Her stated purpose? To elude ghosts.
In 1885, Sarah Winchester moved to northern California from the family home in Connecticut, a seven-day train journey. The railroad for two decades had transported and continued to transport the guns and cartridges manufactured by the family business along the same route. As it did, Winchesters were in the hands of the Army posted to fend off Indigenous residents oppo
sed to the intrusion of the rails in their territories. The weapons were also used to kill off the buffalo, the Native food supply, until, by the time of Sarah’s journey, there were only a few hundred left out of the 30 million that existed two decades earlier.
When settlers, railroad workers, and soldiers thought of a gun, they conjured a rifle, and its name was Winchester, generic, just as the brand name Kleenex is generic for facial tissue of any brand. On passenger trains at the time, hired staff told triumphant stories about killing Indians and buffalo. The railroad narratives were printed and survive, one example telling of an Army major’s heroics: “As an Indian fighter he had no superior… . He cleaned out whole tribes of hostiles.” Another told of one stop on the route, Fort Kearny, where Buffalo Bill had killed his first Indian with his trusted Winchester, and took the scalp as a souvenir. Passengers were also loaned Winchesters to shoot buffalo out of the train widows as they traveled across the Plains.

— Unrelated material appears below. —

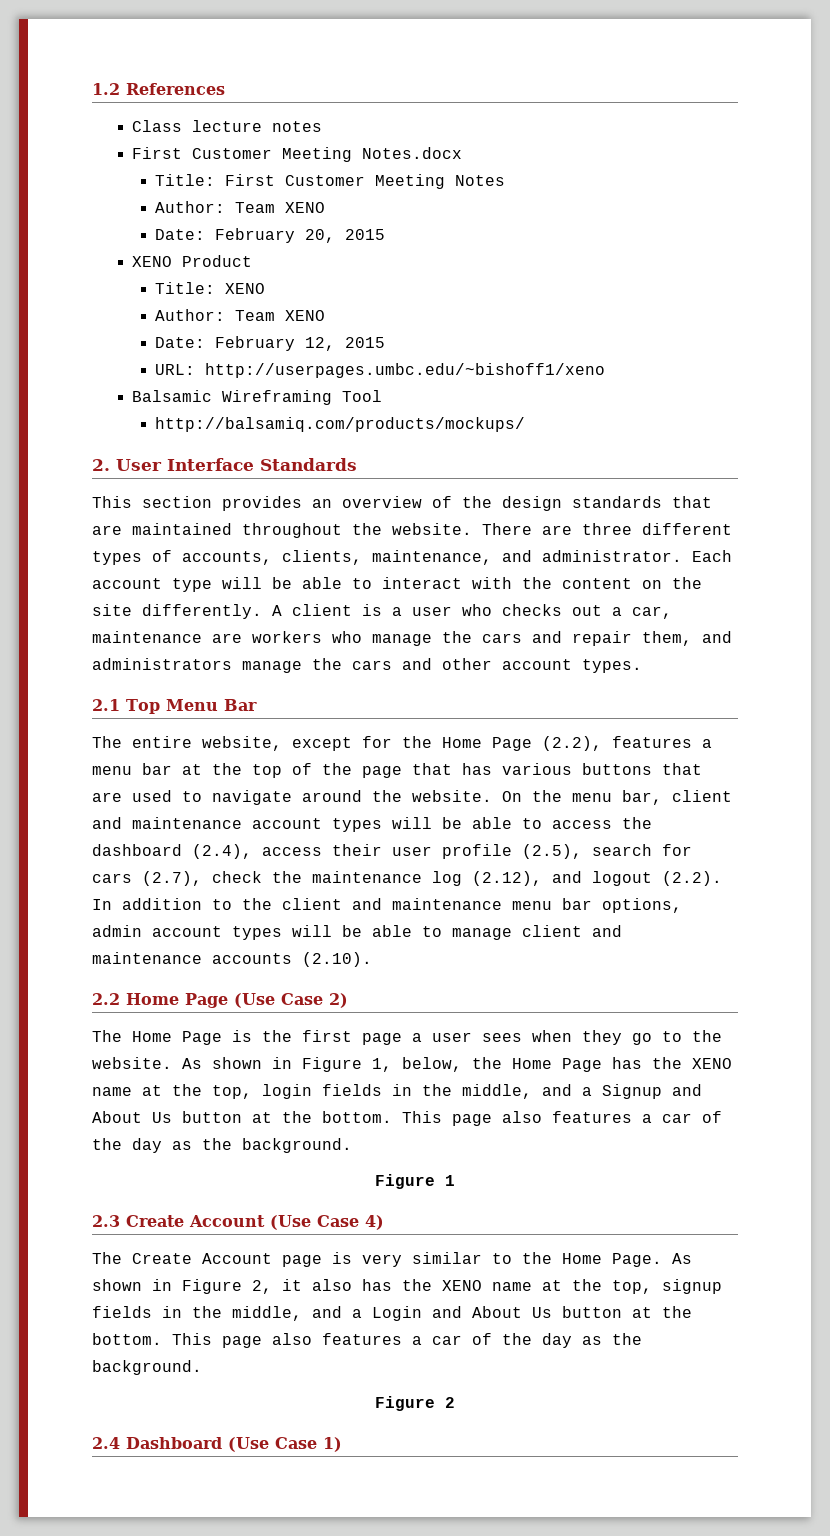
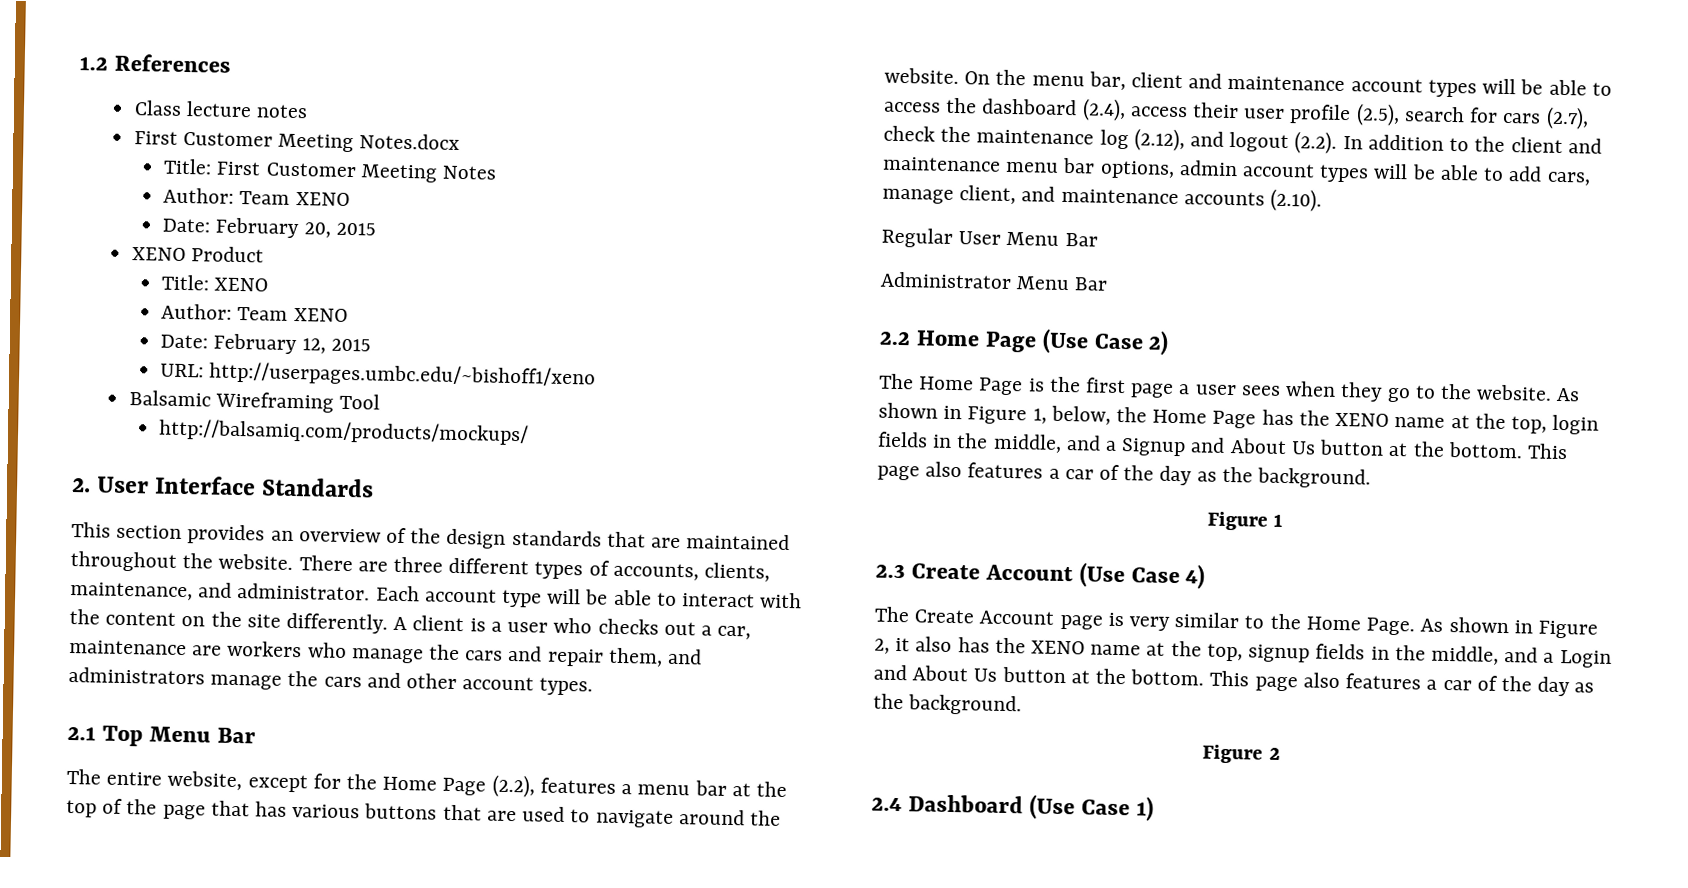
[452,925,582,940] manage client -> [1508,166,1591,186] [882,185,1017,205] add cars, manage client,
(372, 959) none -> [881,227,1098,248] [880,271,1109,291] // Regular User Menu Bar // Administrator Menu Bar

By the mid-1880s, as Mrs. Winchester traveled through the territory, adult Indigenous refugees of genocidal war had been disarmed, half starved, and held in concentration camps, their children taken to far-away residential schools, when they created a form of resistance that spread like wildfire in all directions from its source. A Paiute holy man, Wovoka, in Nevada. Indigenous pilgrims, including the Lakota holy man Sitting Bull, clandestinely journeyed to Nevada to receive instructions on how to perform the Ghost Dance, which promised to make the invaders disappear and the buffalo return, allowing those loved ones killed by bullets to return as well. It was a simple dance performed by everyone, requiring only a specific kind of shirt made of feed sack and hung with colored ribbons that was to protect the dancers from gunfire.